INSTRUCTIONS TO FOLLOW>
Every line below from the one containing "21 BORRETT ROAD第二期，今日(2日)命名為「" through the one containing "復甦，受豪宅帶動的機會較大，相信本港經濟下半年" must be transcribed exactly. Omit all lines outside that stretch.

Excerpts from a dataset
((
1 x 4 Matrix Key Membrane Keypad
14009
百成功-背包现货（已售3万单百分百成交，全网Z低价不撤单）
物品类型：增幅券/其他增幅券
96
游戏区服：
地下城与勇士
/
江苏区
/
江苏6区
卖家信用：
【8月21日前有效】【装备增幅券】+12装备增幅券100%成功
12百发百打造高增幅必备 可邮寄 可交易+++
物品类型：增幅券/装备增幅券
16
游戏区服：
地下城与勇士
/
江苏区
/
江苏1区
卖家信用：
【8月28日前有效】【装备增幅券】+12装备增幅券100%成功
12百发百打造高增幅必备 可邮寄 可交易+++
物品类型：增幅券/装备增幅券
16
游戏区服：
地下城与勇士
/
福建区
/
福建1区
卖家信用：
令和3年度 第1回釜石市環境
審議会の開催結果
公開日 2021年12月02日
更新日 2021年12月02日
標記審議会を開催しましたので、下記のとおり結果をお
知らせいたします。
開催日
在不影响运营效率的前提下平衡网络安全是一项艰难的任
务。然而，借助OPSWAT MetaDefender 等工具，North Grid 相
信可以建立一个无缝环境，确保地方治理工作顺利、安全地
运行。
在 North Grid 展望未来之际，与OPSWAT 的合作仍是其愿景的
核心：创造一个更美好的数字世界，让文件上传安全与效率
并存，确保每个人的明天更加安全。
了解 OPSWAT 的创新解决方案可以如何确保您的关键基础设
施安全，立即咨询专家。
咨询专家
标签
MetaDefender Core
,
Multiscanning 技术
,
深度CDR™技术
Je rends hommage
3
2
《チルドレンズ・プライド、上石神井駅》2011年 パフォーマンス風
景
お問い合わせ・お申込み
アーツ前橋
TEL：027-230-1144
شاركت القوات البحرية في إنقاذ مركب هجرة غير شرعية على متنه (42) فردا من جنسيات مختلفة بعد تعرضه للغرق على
))
((
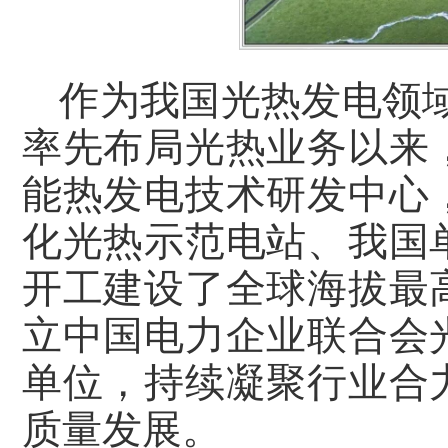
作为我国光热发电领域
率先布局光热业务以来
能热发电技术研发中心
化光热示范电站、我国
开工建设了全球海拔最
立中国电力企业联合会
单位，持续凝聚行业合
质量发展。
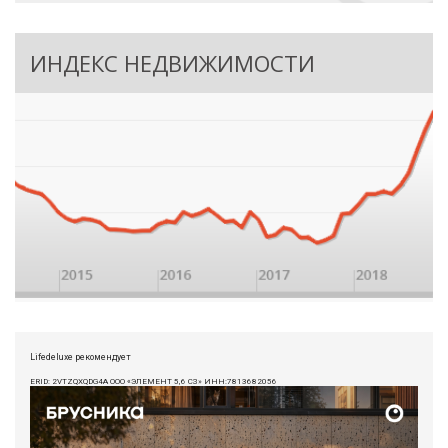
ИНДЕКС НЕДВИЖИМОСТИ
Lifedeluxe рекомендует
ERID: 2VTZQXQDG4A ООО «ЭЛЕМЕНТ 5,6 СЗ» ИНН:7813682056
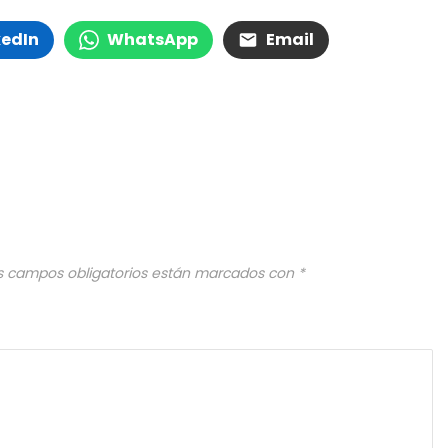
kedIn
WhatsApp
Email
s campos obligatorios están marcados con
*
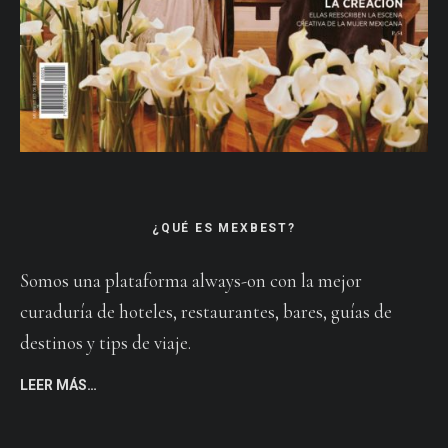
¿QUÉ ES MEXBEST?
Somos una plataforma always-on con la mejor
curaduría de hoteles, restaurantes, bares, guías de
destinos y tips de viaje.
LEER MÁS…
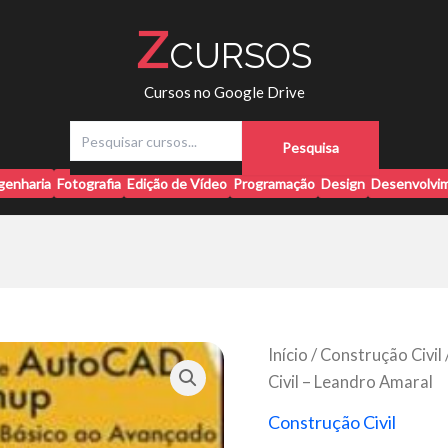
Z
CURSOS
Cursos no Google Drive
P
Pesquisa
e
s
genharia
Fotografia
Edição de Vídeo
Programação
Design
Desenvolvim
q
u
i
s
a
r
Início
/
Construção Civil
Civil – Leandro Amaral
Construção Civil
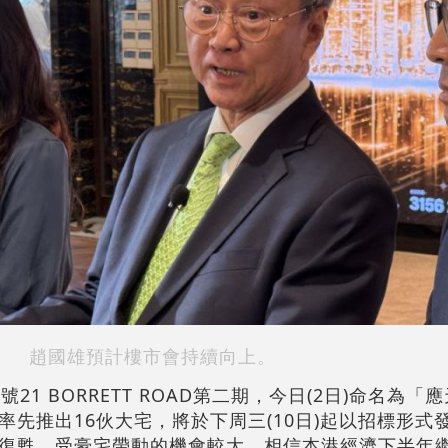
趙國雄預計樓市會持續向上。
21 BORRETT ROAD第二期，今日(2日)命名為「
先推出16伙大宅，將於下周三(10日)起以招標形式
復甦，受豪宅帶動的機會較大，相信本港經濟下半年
))
((
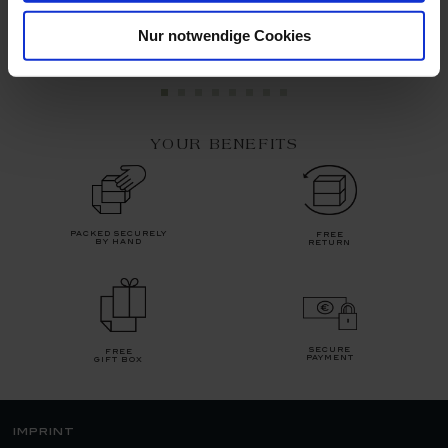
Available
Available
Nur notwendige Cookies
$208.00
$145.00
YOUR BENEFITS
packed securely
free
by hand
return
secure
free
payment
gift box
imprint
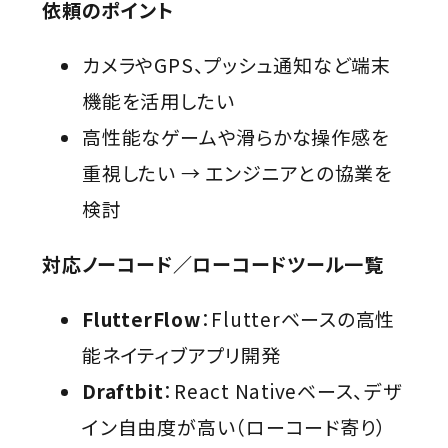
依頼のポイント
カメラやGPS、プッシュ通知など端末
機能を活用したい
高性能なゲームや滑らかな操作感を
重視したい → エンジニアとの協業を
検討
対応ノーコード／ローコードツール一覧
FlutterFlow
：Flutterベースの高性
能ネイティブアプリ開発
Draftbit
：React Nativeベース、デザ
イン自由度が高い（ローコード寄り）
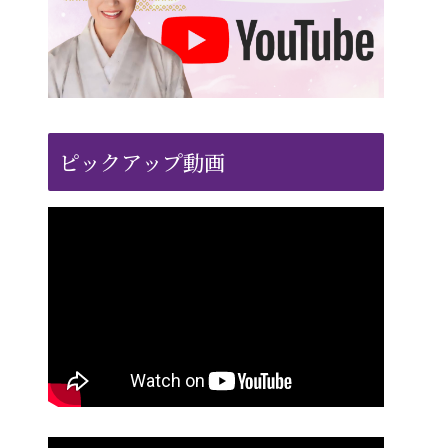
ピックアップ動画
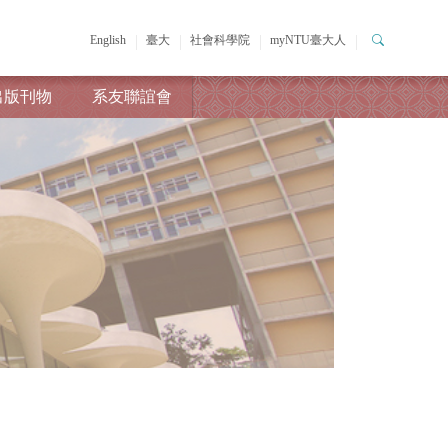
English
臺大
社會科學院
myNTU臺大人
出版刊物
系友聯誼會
))
WRITTEN SOLUTION>
21 BORRETT ROAD第二期，今日(2日)命名為「
先推出16伙大宅，將於下周三(10日)起以招標形式
復甦，受豪宅帶動的機會較大，相信本港經濟下半年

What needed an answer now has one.